SMS Alerting Via SmartResponse

The Problem

Security analysts can’t always dedicate their time to monitoring the security operations center (SOC), nor do they always check the alerts that they receive via email, due to various reasons. Also, some alerts are simply more important than other alerts—important enough that you want to know about them right away and be notified in the most effective way possible, even when out of the office and disconnected from email. However, most people always have their phone with them and often have different alarms configured, depending on the type of message received (email, text, social media, etc.).

The Solution

SMS alert SmartResponse™!

This can be done multiple ways—one of which is to register a free Twilio account and use their API to send text messages via PowerShell.

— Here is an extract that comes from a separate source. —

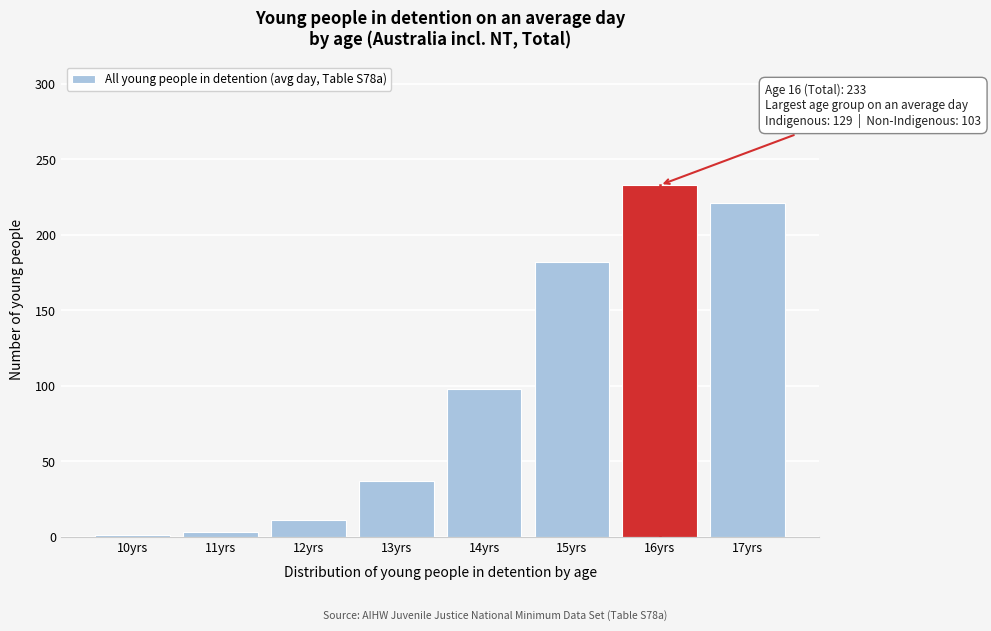

Reading left to right, what are all the values shown in this chart?

10yrs=1	11yrs=3	12yrs=11	13yrs=37	14yrs=98	15yrs=182	16yrs=233	17yrs=221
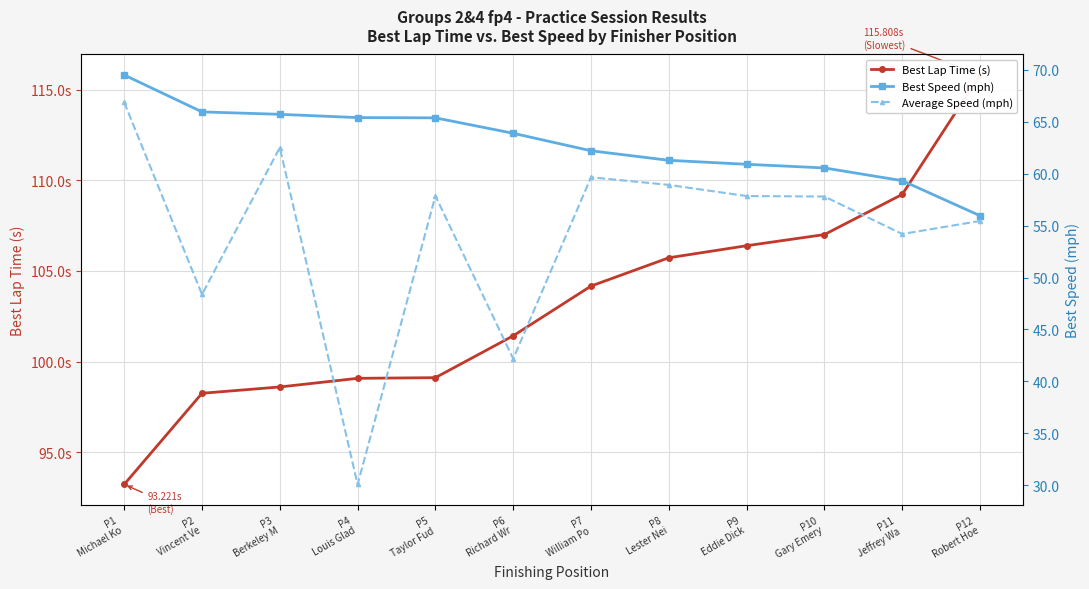

True or false: Best Lap Time (s) has a value of 71.8 at P9
Eddie Dick.

False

You can download the script at the link here.

Figure 1: Twilio Script

Click images to expand

The available script parameters are below:

-from_number : Defines the number to send the SMS from
-to_numbe : Defines the number that SMS messages should be sent to
-account_sid : Twilio Account SID
-auth_token : Twilio Authentication Token
-message : The SMS message text to send to the desired phone number

This SmartResponse allows SOC analysts to configure a separate alarm sound for SMS messages from the defined phone number, ensuring that they are adequately notified of a significant event. We did something similar when I worked for an IT consulting firm, and everyone had loud ring tones set for their on-call shift alerts, such as this:

Figure 2: LogRhythm SMS Alert Ring Tone

The SmartResponse itself has one action associated. However, you can configure this with different messages for each AI Engine rule. You just need to have a Twilio Phone Number, User ID, and Authentication Token—all of which you can get for free. The paid service just removes their “sent from free account” messages. I also left the message field completely open, so you can add whatever content you would like to the message text and customize per alarm.

Figure 3: Initiate SmartResponse

When the SmartResponse is launched, a notification is written to stdout, letting the SOC team know that the SMS alert was sent successfully.

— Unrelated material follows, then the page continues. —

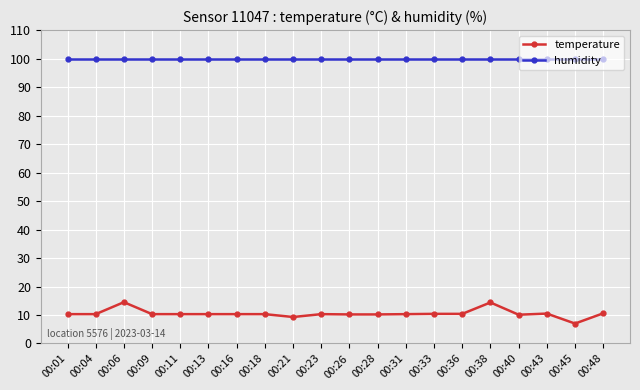

At how many categories does at least one series exceed 76?

20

Figure 4: Stdout Notification

There is potentially a lot more that can be done here. One of the reasons I went with Twilio was because you can also receive text messages at this number. So, it may be possible to send a response back and perform actions via text message response. (Potentially—I haven’t really looked into it yet.)

The Value

So, in setting this up, you can ensure that your security operations personnel and on-call IT staff are always able to be notified of significant alerts within your environment, enabling them to be reached easily when away from a computer and disconnected from an email.